Battle On Island's Status Drowns Out Bigger Issues

By Ray Quintanilla

March 6, 2005
Copyright © 2005 Orlando Sentinel. All rights reserved.

SAN JUAN, Puerto Rico -- Here we go again, debating the issue of political status in Puerto Rico -- as if no other problem on the island merited such attention.

It's a debate that has raged for decades. Though important, it also divides the island and sucks the life out of other important issues for Puerto Rico's nearly 4 million residents. Some of these include finding ways to energize the island's sluggish economy, improve its decaying infrastructure and bolster public education. These crucial issues tend to get drowned out when the island discusses its status.

But here we go.

Gov. Aníbal Acevedo Vilá arrived in Washington, D.C., last week to meet with President Bush's deputy chief of staff and top political adviser, Karl Rove, and others to share ideas for re-examining the island's political status.

The governor is trying to build a consensus for a plebiscite -- a nonbinding referendum on status -- this year. His proposal includes two approaches to address the island's future political status. The first would have voters elect representatives to an islandwide constitutional assembly to hammer out a status for the island and then seek its approval from the U.S. Congress.

The other calls for a special election enabling voters to decide among statehood, independence or remaining in the current commonwealth. Once that outcome is known, the island leaders would take the results to the U.S. Congress and try to convince the House and Senate to act upon them.

Like many other such efforts through the years, this one is likely to end up on the scrap heap. And what will it ultimately accomplish, other than divert public attention from such things as the island's 50 percent high-school-dropout rate, a drinking-water delivery system that's in shambles and a murder rate that boggles the mind?

Even if the governor's plan works out as he envisions, there's no guarantee the U.S. Congress will even want to take up the issue.

You would be more likely to find a paper bag full of $100 bills than a large group of island residents who are willing to give up their U.S. citizenship for Puerto Rican independence.

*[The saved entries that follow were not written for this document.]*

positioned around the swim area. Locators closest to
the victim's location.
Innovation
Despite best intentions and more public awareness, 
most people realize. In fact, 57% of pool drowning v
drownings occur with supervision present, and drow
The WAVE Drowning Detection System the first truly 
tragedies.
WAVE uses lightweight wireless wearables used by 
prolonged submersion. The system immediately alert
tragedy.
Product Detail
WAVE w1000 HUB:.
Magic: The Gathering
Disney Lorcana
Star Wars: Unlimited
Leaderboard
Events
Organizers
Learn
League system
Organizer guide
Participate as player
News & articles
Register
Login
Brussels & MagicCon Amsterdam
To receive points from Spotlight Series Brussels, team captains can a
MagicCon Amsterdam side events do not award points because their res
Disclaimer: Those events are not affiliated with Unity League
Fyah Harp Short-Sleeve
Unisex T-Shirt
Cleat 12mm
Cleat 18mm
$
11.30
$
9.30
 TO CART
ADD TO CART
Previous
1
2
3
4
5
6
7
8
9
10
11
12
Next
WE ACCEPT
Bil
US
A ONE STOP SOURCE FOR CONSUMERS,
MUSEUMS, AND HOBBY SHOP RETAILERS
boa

This past election showed how much influence the island's pro-independence party carries. The party received so few votes, it was disqualified as a viable political group until volunteers gathered thousands of signatures to requalify as an official party.

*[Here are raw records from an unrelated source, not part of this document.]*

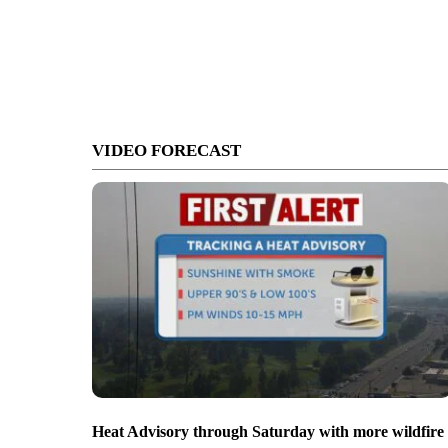
VIDEO FORECAST
Heat Advisory through Saturday with more wildfire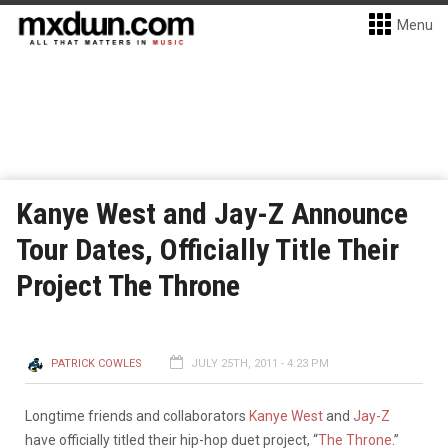
Menu
Kanye West and Jay-Z Announce
Tour Dates, Officially Title Their
Project The Throne
PATRICK COWLES
JULY 25TH, 2011 - 4:23 PM
Longtime friends and collaborators
Kanye West
and
Jay-Z
have officially titled their hip-hop duet project, “
The Throne
.”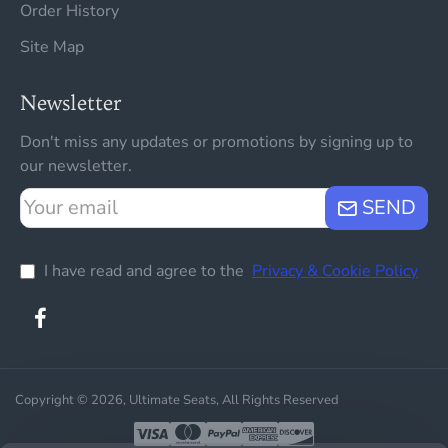
Order History
Site Map
Newsletter
Don't miss any updates or promotions by signing up to
our newsletter.
Your
SEND
email
I have read and agree to the
Privacy & Cookie Policy
Copyright © 2026, Ultimate Seats, All Rights Reserved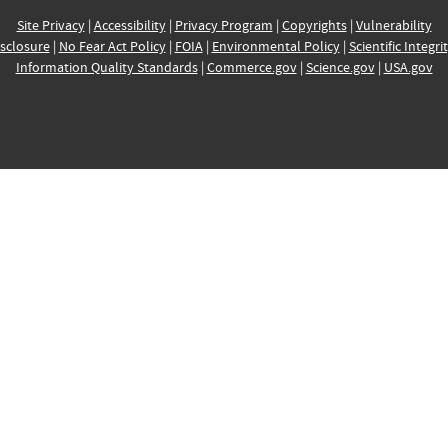
Site Privacy
|
Accessibility
|
Privacy Program
|
Copyrights
|
Vulnerability
sclosure
|
No Fear Act Policy
|
FOIA
|
Environmental Policy
|
Scientific Integri
Information Quality Standards
|
Commerce.gov
|
Science.gov
|
USA.gov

And consider this: Whether Puerto Rico becomes a state isn't in the hands of island residents. That's up to the U.S. Congress, and so far, the island's status isn't a front-burner issue on the mainland United States.

So that leaves the option of keeping things the way they are. It's not a perfect solution. It creates problems such as this: Puerto Rico soldiers fight and die in Iraq, but they don't have the right to vote for a commander in chief.

Yet it may be the only option with a future. We'll all find out later this year.

This will come to a head sometime this summer, when we will learn whether the U.S. government plans to close Fort Buchanan in Guaynabo -- a military base that funnels more than $100 million into the island's economy every year.

But what do you suppose will be the hot topic of debate around that time?